What you have to do: For every line in the records below that holds "pygame", make a copy.
*** Opening of Information provided ***
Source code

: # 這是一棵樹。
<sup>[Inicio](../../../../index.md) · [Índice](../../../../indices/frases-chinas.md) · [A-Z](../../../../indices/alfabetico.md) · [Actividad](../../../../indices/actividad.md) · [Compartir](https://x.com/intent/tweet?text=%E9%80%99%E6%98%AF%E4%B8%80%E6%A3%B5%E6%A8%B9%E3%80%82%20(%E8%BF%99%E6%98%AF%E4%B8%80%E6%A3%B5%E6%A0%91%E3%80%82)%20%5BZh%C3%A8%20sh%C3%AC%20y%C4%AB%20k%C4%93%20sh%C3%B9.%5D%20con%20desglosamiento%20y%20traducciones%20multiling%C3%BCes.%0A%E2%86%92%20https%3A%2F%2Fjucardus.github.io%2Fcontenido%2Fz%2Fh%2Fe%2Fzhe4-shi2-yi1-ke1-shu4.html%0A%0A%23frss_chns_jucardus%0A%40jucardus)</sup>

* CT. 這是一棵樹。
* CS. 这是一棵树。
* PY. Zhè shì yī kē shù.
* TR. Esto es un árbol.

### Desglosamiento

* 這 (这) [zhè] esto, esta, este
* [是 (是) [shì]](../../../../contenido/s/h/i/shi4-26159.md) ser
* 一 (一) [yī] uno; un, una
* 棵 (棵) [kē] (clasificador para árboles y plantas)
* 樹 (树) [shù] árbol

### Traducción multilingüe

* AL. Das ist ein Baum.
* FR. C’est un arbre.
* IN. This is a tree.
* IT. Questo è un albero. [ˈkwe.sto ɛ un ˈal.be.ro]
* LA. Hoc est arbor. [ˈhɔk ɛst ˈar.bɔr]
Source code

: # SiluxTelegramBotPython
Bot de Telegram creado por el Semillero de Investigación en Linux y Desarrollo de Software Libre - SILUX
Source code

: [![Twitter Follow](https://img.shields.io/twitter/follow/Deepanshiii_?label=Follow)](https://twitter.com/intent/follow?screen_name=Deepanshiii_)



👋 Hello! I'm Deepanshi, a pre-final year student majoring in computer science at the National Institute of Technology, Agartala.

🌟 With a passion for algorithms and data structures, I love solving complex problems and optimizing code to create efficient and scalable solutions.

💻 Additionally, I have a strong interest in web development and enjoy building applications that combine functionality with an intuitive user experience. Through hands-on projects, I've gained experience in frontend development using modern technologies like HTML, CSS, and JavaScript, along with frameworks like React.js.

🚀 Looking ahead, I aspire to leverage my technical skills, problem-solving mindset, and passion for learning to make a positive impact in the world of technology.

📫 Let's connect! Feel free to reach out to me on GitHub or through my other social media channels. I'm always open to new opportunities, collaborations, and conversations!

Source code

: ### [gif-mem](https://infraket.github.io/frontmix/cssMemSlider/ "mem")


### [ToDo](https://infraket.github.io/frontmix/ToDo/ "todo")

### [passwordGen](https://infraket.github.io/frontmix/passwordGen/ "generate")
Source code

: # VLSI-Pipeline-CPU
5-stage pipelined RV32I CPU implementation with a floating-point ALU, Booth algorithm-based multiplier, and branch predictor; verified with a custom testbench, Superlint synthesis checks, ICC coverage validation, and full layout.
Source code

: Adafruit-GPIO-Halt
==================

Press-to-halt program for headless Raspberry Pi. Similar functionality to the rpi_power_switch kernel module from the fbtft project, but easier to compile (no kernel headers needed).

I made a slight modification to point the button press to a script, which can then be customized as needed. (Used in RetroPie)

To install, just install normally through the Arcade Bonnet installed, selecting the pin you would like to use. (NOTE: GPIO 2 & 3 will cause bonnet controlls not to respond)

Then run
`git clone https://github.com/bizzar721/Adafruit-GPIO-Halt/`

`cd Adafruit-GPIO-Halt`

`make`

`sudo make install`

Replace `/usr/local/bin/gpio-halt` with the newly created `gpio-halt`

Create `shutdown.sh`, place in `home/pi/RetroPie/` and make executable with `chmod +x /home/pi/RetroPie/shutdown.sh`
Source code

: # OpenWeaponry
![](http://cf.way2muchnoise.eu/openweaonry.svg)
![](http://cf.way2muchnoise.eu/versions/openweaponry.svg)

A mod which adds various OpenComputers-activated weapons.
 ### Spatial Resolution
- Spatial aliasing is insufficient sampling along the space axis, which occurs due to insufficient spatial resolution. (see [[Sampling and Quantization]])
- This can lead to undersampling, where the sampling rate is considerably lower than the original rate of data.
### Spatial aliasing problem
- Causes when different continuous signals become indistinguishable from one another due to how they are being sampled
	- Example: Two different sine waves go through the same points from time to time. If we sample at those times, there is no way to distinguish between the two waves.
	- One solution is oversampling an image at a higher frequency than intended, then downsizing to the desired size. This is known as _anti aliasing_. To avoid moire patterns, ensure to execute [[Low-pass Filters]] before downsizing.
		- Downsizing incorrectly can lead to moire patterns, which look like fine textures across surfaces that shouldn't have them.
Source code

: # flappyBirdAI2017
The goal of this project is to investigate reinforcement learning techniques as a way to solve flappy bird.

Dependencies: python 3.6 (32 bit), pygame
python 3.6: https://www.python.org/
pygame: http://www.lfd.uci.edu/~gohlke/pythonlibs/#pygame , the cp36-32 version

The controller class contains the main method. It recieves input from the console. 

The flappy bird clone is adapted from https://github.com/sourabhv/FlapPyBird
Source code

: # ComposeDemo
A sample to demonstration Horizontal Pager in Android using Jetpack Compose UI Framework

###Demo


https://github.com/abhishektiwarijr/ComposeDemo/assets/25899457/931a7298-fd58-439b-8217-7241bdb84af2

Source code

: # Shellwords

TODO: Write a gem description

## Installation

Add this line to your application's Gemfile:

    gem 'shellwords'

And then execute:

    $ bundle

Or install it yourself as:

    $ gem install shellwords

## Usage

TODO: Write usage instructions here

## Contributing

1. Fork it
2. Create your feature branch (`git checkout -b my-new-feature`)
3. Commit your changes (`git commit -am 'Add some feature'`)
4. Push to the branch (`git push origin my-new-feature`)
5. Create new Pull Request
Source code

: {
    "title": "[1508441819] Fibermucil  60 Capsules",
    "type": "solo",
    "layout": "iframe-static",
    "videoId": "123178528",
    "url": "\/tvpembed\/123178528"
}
*** Close of Information provided ***
Result of the task:
Dependencies: python 3.6 (32 bit), pygame
pygame: http://www.lfd.uci.edu/~gohlke/pythonlibs/#pygame , the cp36-32 version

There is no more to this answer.